President Cyril Ramaphosa addresses the inaugural Fourth Industrial Revolution SA - Digital Economy Summit at the Gallagher Convention Centre in Midrand on July 5 2019. Picture: GCIS/JAIRUS MMUTLE
President Cyril Ramaphosa addresses the inaugural Fourth Industrial Revolution SA - Digital Economy Summit at the Gallagher Convention Centre in Midrand on July 5 2019. Picture: GCIS/JAIRUS MMUTLE

President Cyril Ramaphosa brought together public- and private-sector players on Friday at a summit in which he seeks to turn around the economic fortunes of SA, looking to digital technology to drive the country beyond its paltry 0.8% GDP growth rate. 

The Fourth Industrial Revolution (4IR) Digital Economy Summit 2019 officially got underway in Midrand, Johannesburg on Friday morning and includes technology companies, executives and governmentofficials.

Gauteng premier David Makhura, who opened the proceedings, said he was happy the president had set up the  summit to tackle new challenges brought on by technology.

With the Gauteng government being the first provincial administration to implement an e-government platform, he said there was room for a more efficient way of running cities and municipalities. 

Keynote speaker George Friedman, the founder of online publication Geopolitical Futures, which analyses and forecasts the course of global events, said that each technological revolution is different from the last.

The summit’s theme is “Positioning SA to be Globally Competitive in the Fourth Industrial Revolution."

Ramaphosa explained in the 2019 state of the nation address (Sona), that a presidential commission on 4IR will “serve as a national, overarching advisory mechanism on digital transformation” that would “identify and recommend policies, strategies and plans that will position SA as a global competitive player within the digital revolution space”.

4IRSA is an alliance between the recently renamed department of communications and digital technologies, Telkom, Deloitte, and Wits University, the University of Johannesburg and the University of Fort Hare.
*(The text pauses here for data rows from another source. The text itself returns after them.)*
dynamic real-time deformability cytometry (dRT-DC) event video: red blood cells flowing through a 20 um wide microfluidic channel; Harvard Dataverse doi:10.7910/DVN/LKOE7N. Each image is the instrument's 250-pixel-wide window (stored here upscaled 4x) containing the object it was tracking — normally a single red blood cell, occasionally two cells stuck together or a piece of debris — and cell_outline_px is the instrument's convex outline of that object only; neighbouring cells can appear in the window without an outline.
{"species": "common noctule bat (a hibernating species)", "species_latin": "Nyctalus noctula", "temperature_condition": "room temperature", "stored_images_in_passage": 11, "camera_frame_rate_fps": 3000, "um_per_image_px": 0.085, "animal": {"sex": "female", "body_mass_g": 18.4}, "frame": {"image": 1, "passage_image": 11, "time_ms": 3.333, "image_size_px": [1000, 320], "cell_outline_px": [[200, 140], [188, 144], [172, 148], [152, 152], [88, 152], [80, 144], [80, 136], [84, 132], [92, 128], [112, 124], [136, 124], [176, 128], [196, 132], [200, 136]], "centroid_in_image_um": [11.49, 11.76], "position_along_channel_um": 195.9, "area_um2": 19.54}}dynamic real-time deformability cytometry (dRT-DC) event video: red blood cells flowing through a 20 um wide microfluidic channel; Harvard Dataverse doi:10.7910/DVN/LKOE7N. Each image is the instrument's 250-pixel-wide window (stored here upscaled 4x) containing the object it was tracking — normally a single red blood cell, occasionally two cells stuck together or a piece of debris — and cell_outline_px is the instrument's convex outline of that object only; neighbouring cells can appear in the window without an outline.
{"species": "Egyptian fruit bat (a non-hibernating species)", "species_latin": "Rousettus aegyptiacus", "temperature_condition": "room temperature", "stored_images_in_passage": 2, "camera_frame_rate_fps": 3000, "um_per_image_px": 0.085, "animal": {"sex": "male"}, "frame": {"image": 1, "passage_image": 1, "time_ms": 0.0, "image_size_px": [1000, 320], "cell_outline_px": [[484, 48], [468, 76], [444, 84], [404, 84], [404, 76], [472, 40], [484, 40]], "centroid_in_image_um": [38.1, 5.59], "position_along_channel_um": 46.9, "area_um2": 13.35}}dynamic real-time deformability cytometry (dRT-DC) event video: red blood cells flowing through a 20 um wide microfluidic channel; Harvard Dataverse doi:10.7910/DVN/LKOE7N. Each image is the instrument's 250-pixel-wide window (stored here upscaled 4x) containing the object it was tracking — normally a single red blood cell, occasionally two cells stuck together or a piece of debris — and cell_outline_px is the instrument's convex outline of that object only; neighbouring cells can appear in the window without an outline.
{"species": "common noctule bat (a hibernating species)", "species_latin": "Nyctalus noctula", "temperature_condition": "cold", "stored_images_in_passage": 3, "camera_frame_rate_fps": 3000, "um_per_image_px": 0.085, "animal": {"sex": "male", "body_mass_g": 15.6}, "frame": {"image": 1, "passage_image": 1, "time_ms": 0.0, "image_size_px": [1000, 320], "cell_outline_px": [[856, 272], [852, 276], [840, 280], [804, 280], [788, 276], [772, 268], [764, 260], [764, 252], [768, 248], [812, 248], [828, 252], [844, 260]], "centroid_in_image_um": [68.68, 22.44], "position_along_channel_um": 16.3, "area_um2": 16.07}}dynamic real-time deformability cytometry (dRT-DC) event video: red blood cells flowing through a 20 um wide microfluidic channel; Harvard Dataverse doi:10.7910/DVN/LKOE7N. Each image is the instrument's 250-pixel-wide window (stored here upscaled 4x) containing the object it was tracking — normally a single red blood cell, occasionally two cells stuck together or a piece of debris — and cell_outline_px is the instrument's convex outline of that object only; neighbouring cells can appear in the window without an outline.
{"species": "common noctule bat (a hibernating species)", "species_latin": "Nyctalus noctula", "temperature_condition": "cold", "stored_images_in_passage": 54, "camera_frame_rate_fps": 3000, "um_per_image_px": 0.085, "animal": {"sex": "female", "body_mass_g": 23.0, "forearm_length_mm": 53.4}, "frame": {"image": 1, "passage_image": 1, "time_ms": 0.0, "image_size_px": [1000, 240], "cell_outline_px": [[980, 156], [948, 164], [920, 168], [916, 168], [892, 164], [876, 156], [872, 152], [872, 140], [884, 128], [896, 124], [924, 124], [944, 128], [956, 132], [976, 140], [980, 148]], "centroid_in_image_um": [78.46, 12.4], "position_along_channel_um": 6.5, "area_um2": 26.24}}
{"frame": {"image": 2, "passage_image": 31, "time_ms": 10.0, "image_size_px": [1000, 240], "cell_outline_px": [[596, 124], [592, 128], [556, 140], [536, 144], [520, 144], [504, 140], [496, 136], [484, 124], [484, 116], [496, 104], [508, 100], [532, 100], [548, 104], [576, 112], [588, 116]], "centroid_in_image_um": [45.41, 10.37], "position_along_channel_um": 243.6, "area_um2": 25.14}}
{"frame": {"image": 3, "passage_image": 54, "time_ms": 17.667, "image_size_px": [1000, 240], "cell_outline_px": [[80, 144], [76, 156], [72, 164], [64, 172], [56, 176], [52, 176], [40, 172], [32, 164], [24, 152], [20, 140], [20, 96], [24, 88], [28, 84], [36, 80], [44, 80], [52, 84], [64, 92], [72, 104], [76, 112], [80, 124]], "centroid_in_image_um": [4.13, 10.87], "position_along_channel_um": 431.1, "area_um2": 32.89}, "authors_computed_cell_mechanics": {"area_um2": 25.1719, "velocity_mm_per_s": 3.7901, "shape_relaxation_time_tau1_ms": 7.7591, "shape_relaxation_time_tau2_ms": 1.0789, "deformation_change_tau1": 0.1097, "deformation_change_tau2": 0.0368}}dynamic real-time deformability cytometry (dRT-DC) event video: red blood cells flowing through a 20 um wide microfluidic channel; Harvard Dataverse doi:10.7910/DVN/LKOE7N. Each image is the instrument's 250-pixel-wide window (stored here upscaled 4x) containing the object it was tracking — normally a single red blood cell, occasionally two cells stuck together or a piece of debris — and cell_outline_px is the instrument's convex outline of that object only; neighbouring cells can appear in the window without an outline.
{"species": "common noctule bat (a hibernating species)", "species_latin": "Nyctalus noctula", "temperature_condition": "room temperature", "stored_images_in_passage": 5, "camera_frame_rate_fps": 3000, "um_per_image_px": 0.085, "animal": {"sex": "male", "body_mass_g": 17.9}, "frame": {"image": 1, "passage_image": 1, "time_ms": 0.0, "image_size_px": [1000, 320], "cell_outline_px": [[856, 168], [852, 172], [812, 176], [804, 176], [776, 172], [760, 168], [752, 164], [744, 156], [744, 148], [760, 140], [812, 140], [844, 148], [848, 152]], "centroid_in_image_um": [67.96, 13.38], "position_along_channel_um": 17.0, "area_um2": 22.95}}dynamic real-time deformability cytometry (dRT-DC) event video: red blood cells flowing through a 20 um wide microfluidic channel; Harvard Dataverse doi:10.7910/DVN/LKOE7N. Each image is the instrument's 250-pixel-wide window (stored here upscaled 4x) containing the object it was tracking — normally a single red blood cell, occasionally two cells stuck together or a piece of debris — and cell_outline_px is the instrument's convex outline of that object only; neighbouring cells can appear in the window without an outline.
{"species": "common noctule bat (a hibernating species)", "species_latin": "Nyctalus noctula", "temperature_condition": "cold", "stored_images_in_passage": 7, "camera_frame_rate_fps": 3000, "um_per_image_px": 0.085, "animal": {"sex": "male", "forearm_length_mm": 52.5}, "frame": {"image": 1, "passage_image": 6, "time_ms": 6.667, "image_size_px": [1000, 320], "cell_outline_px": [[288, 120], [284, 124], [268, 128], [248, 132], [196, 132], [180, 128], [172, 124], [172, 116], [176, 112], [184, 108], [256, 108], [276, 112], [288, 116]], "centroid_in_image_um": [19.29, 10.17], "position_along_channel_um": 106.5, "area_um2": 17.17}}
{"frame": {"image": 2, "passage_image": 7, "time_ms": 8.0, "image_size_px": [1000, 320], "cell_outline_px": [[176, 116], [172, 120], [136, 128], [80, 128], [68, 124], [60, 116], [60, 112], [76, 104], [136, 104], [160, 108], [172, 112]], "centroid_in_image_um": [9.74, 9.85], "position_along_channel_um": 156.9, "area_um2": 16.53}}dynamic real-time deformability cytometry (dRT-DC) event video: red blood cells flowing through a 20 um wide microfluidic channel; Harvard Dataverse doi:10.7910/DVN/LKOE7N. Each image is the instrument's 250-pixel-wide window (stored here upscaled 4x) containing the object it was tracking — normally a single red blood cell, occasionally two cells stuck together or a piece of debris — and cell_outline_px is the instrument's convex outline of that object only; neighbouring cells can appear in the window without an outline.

The partnership now also includes global technology giant Huawei and local mobile communications company, Vodacom.

Prof Adam Habib, vice-chancellor and principal of Wits, said the country needs new skills. “We need to anticipate them. We need to train them.”

Huawei senior vice-president Kevin Tao, said the past 15 years has seen massive developments in technology and growth of the internet. “5G is not 4G plus 1G,” he said to an amused crowd, highlighting the promise of the new communication standard yet to be fully rolled out in SA.

Tao said Huwai has been in SA for two decades, helping the country build its network. He hopes the partnership will continue as China remains one of SA’s largest trading partners.